Posts Tagged ‘Latin America’
September 6th, 2011
The Organization of American States’
Inter-American Commission on Human Rights (IACHR) has accused
Venezuela of
censoring the country’s media. IACHR criticised
measures taken against satirical magazine
6to Poder, which was briefly censored for a cover portraying six government officials as cabaret dancers. The organisation released a statement saying that such instances “are against the regional standards for freedom of expression and create an intimidatory environment, encouraging self-censorship.” They also referred to a case against opposition politician Oswaldo Álvarez Paz, who was
sentenced to two years in prison in July 2011 for “distributing false information“, having accused Hugo Chávez’s government of supporting drug trafficking.
September 6th, 2011
The
Cuban government this weekend
revoked the press credentials of journalist Mauricio Vicent, correspondent for Spanish newspaper
El País. Cuban authorities said that Vicent, who has been a reporter on the island for twenty years, had portrayed a “biased and negative image” of Cuba. Since 2007, the Cuban government has prohibited reporting by foreign correspondents from the
Chicago Tribune, the
BBC and Mexico’s
El Universal.
September 2nd, 2011
The bodies of Marcela Yarce, the founder of a political magazine, and Rocio González, a freelance journalist,
have been discovered by joggers in El Mirador park in Iztapalapa,
Mexico City. The women’s necks showed strangulation marks and their hands were tied behind their backs, said a spokesman for Mexico City police. Authorities gave no motive for the killings. Yarce founded Contralinea magazine, and González was a freelancer and former reporter for the Televisa television network.
August 31st, 2011
A judge has this week
lifted a week-old court ruling banning the distribution of a
Venezuelan magazine after it published a satirical article featuring government officials portrayed as cabaret dancers, which had been deemed offensive to women and public officials. However, the weekly, 6to Poder, was still prohibited from referring to the case in print or from publishing similar content. The paper’s owner and a top executive were charged last week with inciting hatred, insulting a public official, and publicly denigrating women. The criminal cases against them are ongoing.
August 24th, 2011
A court in Caracas has
issued a temporary injunction to prohibit the publication and circulation of satirical magazine 6to Poder after it published a cover with six
Venezuelan government officials portrayed as cabaret dancers on 21 August. On the same day, the Bolivarian Intelligence Service arrested the magazine’s editor, Dinorah Girón, and put out a warrant for the arrest of the president of the company, Leocenis García.
August 24th, 2011
Three journalists from TV station Canal 9 in
Paraguay, and the ex-director of the National Television System, Ismael Hadid, are
on trial for defamation and libel. Reporter Silvio Cuevas, host Yolanda Park, and the channel’s press director, Andrés Caballero, were sued by a lawyer, Evelio Fabio Salinas, after Cuevas in May 2010 interviewed a woman who accused the lawyer of falsifying birth certificates in order to facilitate adoptions.
August 23rd, 2011
Columnist Emilio Palacio, who was last month
sentenced to three years in prison and fined 40 million USD for calling
Ecuadorian President Rafael Correa a “dictator,”

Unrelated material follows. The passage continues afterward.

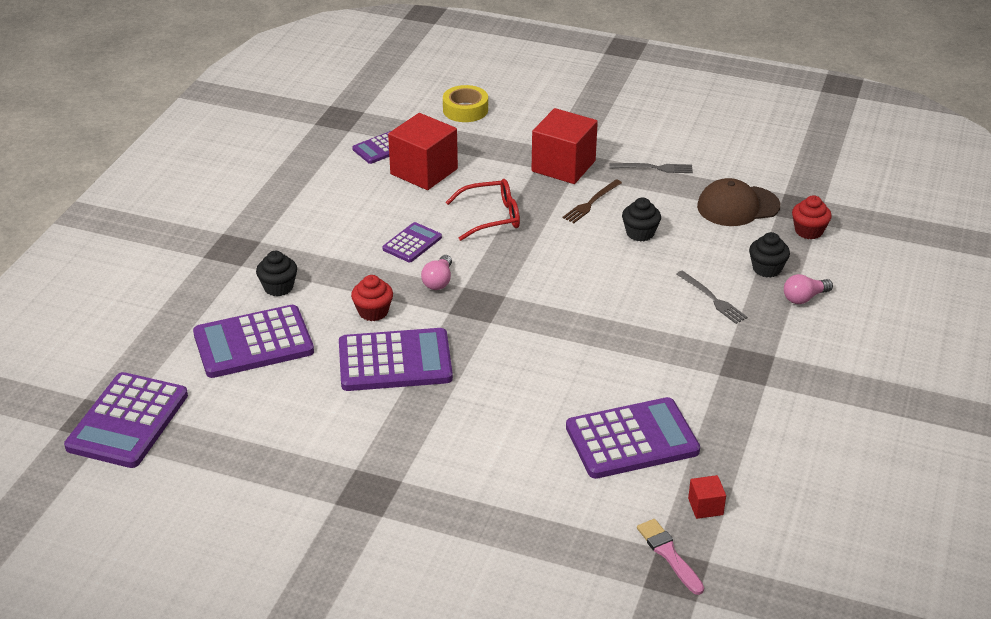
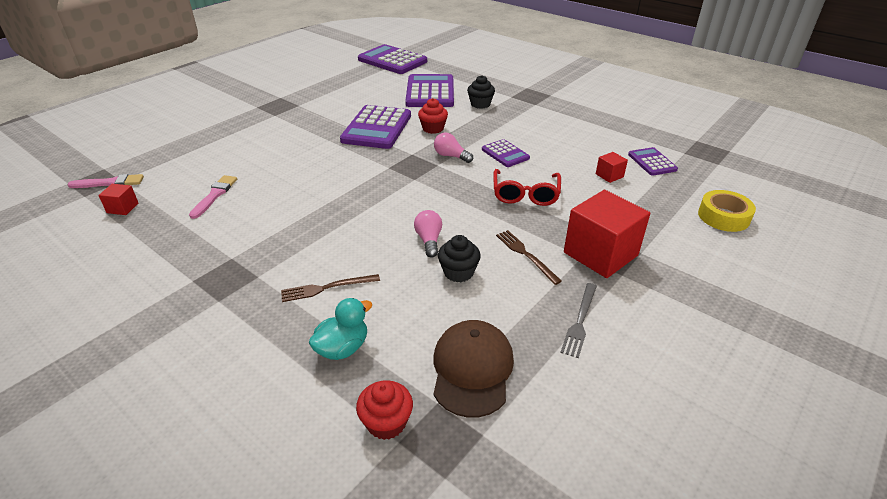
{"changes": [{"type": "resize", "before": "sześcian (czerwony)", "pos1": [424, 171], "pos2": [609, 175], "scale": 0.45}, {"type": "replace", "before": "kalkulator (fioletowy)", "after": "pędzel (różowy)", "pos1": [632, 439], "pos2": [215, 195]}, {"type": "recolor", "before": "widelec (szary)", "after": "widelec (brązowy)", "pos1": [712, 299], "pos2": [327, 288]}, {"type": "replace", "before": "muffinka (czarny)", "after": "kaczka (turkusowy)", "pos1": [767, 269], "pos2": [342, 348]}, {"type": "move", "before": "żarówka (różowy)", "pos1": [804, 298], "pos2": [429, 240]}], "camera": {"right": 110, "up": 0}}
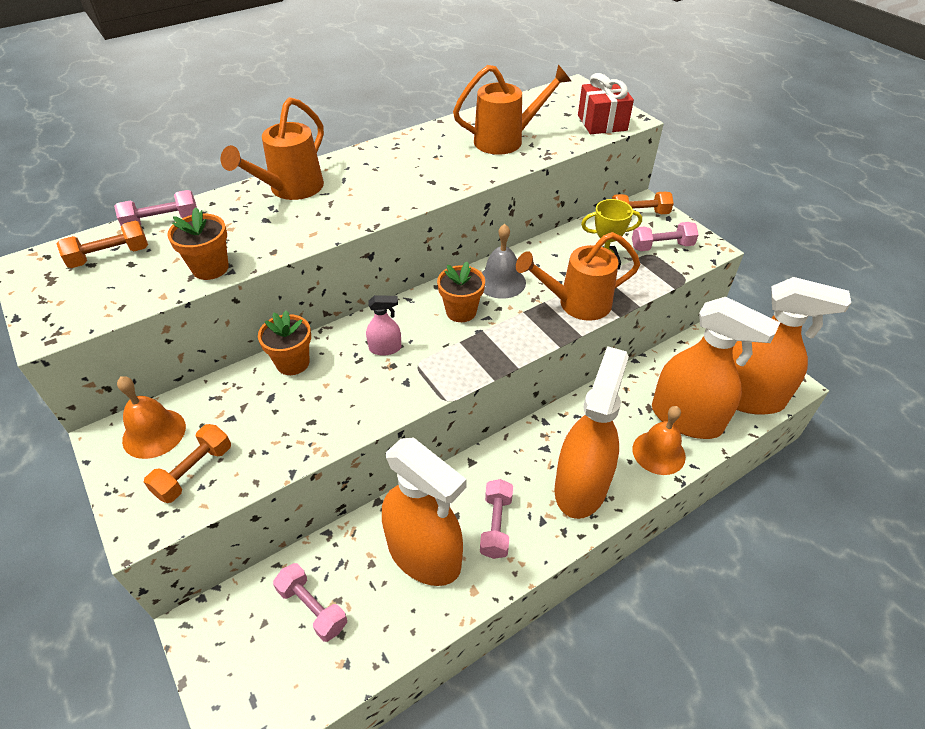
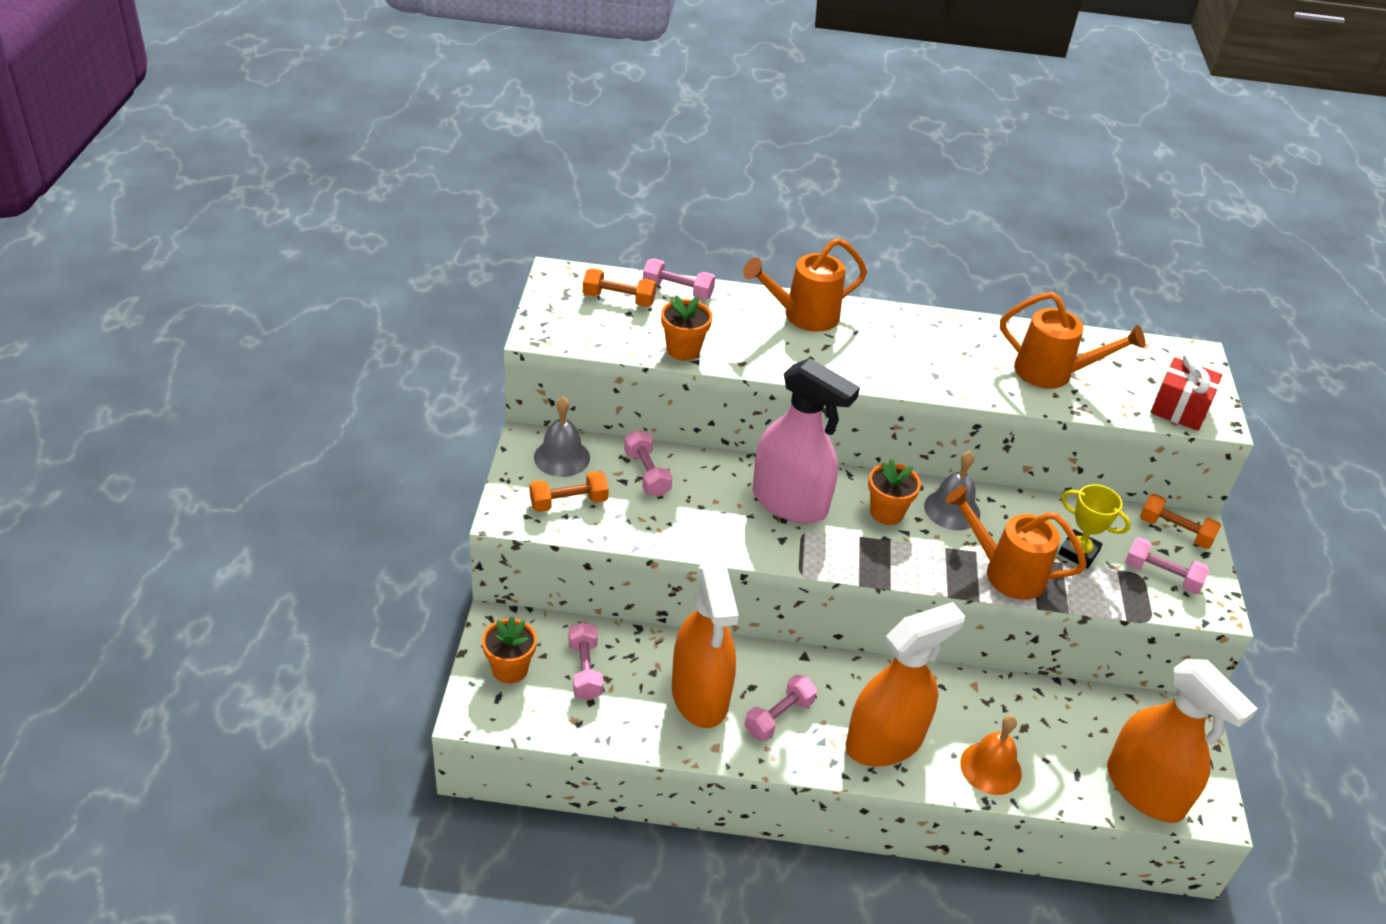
{"changes": [{"type": "recolor", "before": "dzwonek (pomarańczowy)", "after": "dzwonek (szary)", "pos1": [154, 433], "pos2": [562, 457]}, {"type": "move", "before": "doniczka (pomarańczowy)", "pos1": [292, 363], "pos2": [510, 669]}, {"type": "resize", "before": "spryskiwacz (różowy)", "pos1": [385, 348], "pos2": [789, 502], "scale": 2.42}, {"type": "delete", "before": "spryskiwacz (pomarańczowy)", "pos1": [686, 418]}, {"type": "insert", "after": "hantel (różowy)", "pos2": [646, 474]}], "camera": {"right": 35, "up": -5}}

presented a video to the district attorney on 18 August that he will use to appeal his sentence. Palacio presented an anonymous video in which Correa orders his agents to take control of police strikes and protests in September. In the video, Correa states that those responsible should be “shot in the chest for treason”. Palacio said the video contradicts the president’s original testimony that he did not order the military to fire on protesting police officers.
August 22nd, 2011
A journalist with newspaper El Mío, was
beaten and then detained as he left the newspapers premises in Anzoátegui, northeastern
Venezuela. Óscar Tarazona was getting into a car when he spotted the police officers, Tarazona claims he walked over, identified himself as a journalist, and officers proceeded to beat him, handcuff him and take him to a police station. The initial attack was
caught on video. Tarazona was released and subsequently filed a formal complaint with the Prosecutor’s Office. The state’s chief of police, Francisco Ortiz, said that he stood behind the officers.